Ukradli elementy wyposażenia agregatu prądotwórczego w szpitalu w Wadowicach, powodując zagrożenie dla pacjentów. Odpowiedzialni za ten czyn dwaj mężczyźni usłyszeli już zarzuty.
Kilka dni temu Komenda Powiatowa Policji w Wadowicach została powiadomiona o kradzieży z włamaniem na terenie miasta. Jak ustalili funkcjonariusze, sprawcy wyważyli okno w pomieszczeniu rezerwowej stacji zasilającej szpital w Wadowicach. Ze znajdującego się tam agregatu prądotwórczego ukradli elementy wyposażenia (akumulatory, kable elektryczne), powodując jego trwałą niezdolność do dalszej eksploatacji. Ich łupem padły również inne elementy wyposażenia pomieszczenia, m.in. paliwo. Wartość strat została oszacowana na kwotę blisko 130 tys. zł.

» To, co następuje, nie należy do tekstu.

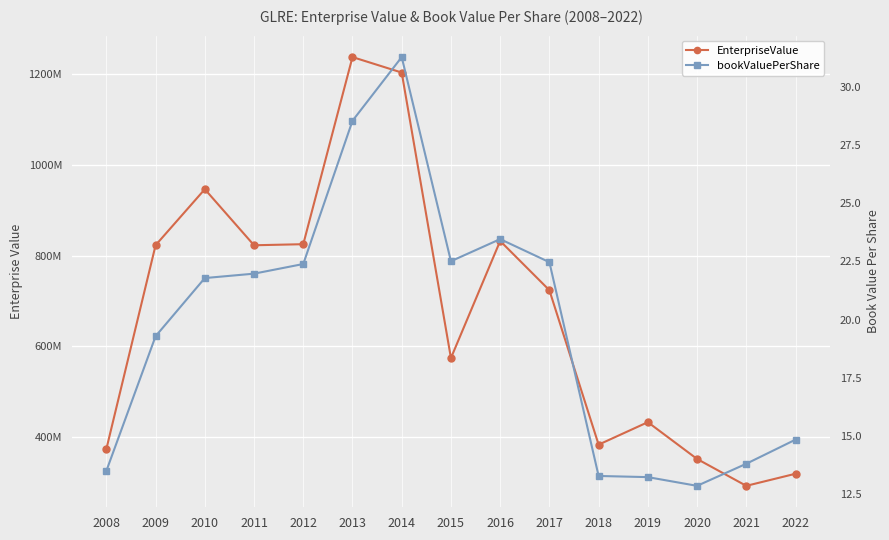

What is the value of the bookValuePerShare point at the 3rd from the left?

21.8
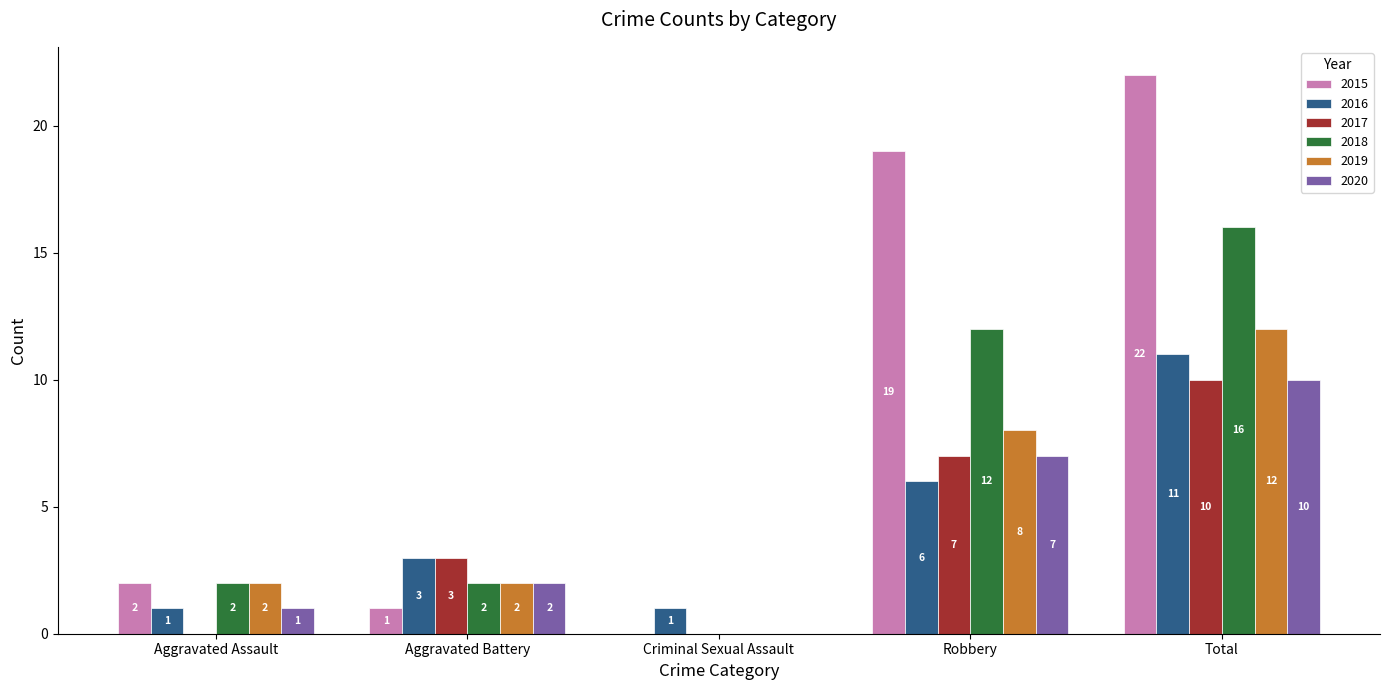

What is the difference between the 2015 values at Total and Criminal Sexual Assault?

22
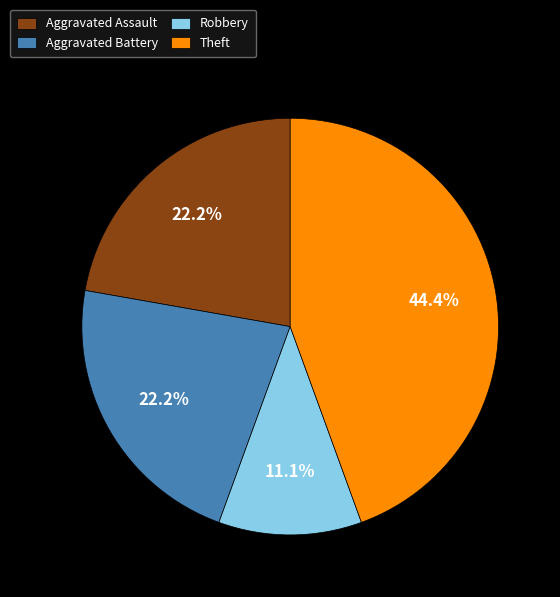

Is there a majority slice in this chart?

No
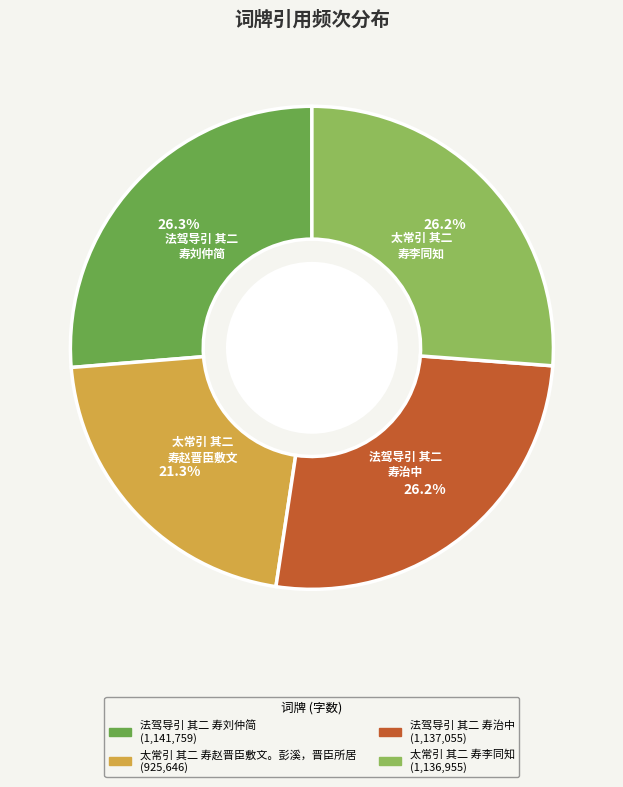

What is the ratio of the value at 法驾导引 其二 寿治中 to the value at 太常引 其二 寿赵晋臣敷文。彭溪，晋臣所居?

1.2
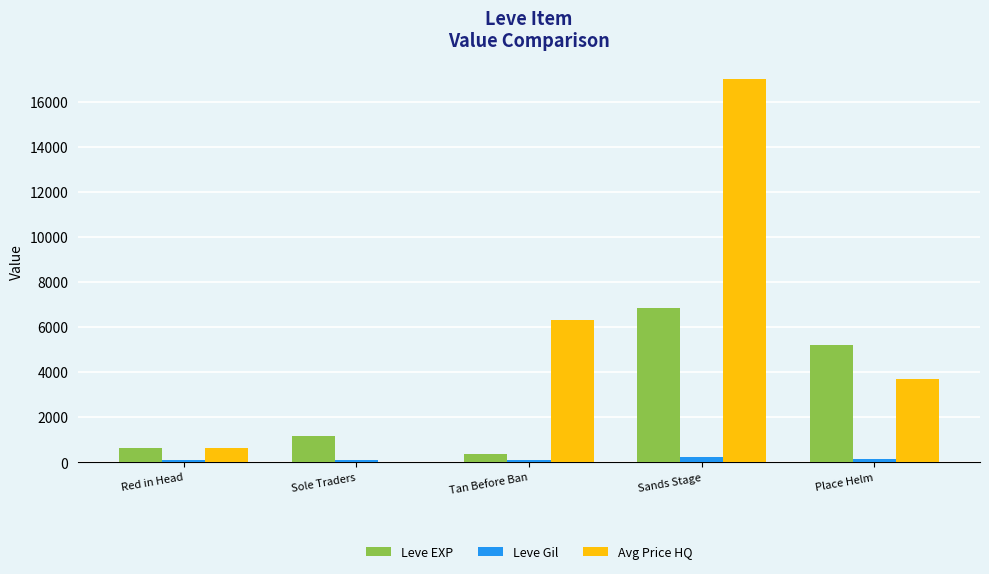

What is the average value of the Leve EXP series?

2844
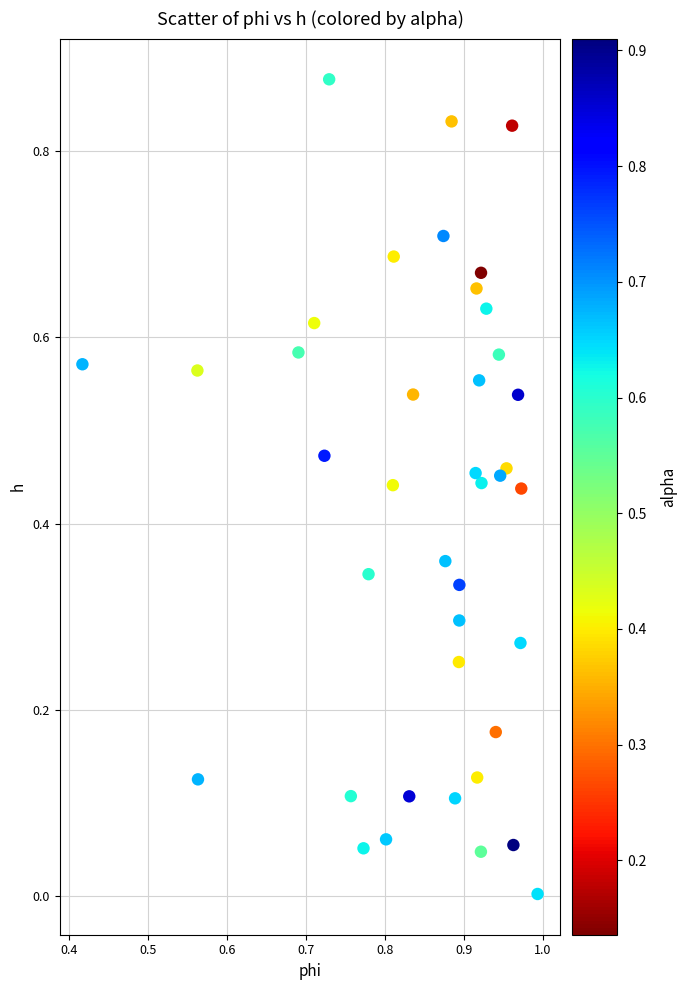

How many data points are displayed?

40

Funkcjonariusze jeszcze tego samego dnia zatrzymali na terenie Wadowic czterech mężczyzn w wieku od 39 do 56 lat, typowanych do tego przestępstwa. Jak się okazało, odpowiedzialnymi za kradzież z włamaniem byli 39- i 42-latek – mieszkańcy powiatu wadowickiego. Obaj usłyszeli już zarzut w tej sprawie, do którego się przyznali. Grozi im kara pozbawienia wolności od roku do nawet 10 lat. Mężczyźni niebawem odpowiedzą za swoje postępowanie przed sądem.